Brad Elliott yanked the Megafortresss control stick hard left until the bomber rolled right into a full ninety-degree bank, then he pulled until he heard fibersteel screeching in protest. Luger was pumping decoys and flares out the right-side ejectors. Elliott ignored the stall warning horn, ignored Nancy Cheshire’s screams that they were going to stall, ignored the initial buffet, the point at which disturbed airflow over the wings starts pounding on the trailing edges of the wings.

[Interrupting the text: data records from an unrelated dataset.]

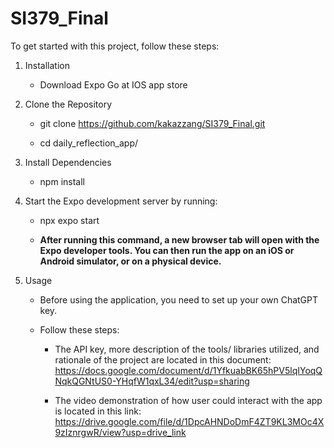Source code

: # SI379_Final

To get started with this project, follow these steps:
1. Installation

    - Download Expo Go at IOS app store

2. Clone the Repository

    - git clone https://github.com/kakazzang/SI379_Final.git
    
    - cd daily_reflection_app/

3. Install Dependencies

    - npm install

4. Start the Expo development server by running:

    - npx expo start

    - **After running this command, a new browser tab will open with the Expo developer tools. You can then run the app on an iOS or Android simulator, or on a physical device.**

5. Usage
    - Before using the application, you need to set up your own ChatGPT key.
      
    - Follow these steps:
  
      - The API key, more description of the tools/ libraries utilized, and rationale of the project are located in this document: https://docs.google.com/document/d/1YfkuabBK65hPV5lqIYoqQNqkQGNtUS0-YHqfW1qxL34/edit?usp=sharing
  
      - The video demonstration of how user could interact with the app is located in this link: https://drive.google.com/file/d/1DpcAHNDoDmF4ZT9KL3MOc4X9zIznrgwR/view?usp=drive_link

The Megafortress could lose 300 knots of airspeed and be for all intents out of control — but Elliott knew, from over ten years’ experience in this creation of his, exactly what the point of no return was. It was the departure break, the point at which the turbulent airflow over the wing that was causing all the pounding and shaking suddenly starts to break free of the wing completely, and lift rapidly bleeds off. The Megafortress’s crew were crushed down into their ejection seats as Elliott pulled to tighten the turn, but seconds later they felt light in their seats as the bomber started to drop out from under them. The Megafortress would stop flying in less than two seconds — time to roll wings level. At that point, the Megafortress was turning at four Gs, sixty degrees per second, as fast as or even faster than the Chinese fighters could ever turn. The Megafortress flew out of the lethal cone of five PL-2 missiles…
… but not away from the sixth deadly missile. One of the six Pen Lung-2 missiles was fooled by the hot, noisy decoy gliders, missed by several dozen yards, and exploded as its fuzing timer battery ran out — but the fast-turning EB-52 flew right into the exploding missile’s lethal radius. Its shaped-charge high-explosive warhead blew a continuous rod of steel into the left rear side of the cockpit, decompressing the cabin and hitting Dave Luger with small pieces of shrapnel and fibersteel.
The cabin was already partially depressurized, but the sudden breach of the cabin seemed to have sucked the air out of every one of the crew members. But Dave Luger still found enough air in his lungs to scream aloud. “Shit!” he swore, holding his head with his left hand. A piece of shrapnel had ripped through the bulkhead and ricocheted off his instrument console before cutting painfully into his left thigh and left fore-arm and pinging off his helmet near his left temple. Luger looked down in surprise at the dark bloody gashes that had appeared as suddenly as a stroke of lightning. He felt no pain — yet. It was almost humorous for him to think that he had just been injured — again — flying a Megafortress mission. “Cripes, Muck,” he said to McLanahan, as his partner turned to him in horror. “I think I just got nailed again.”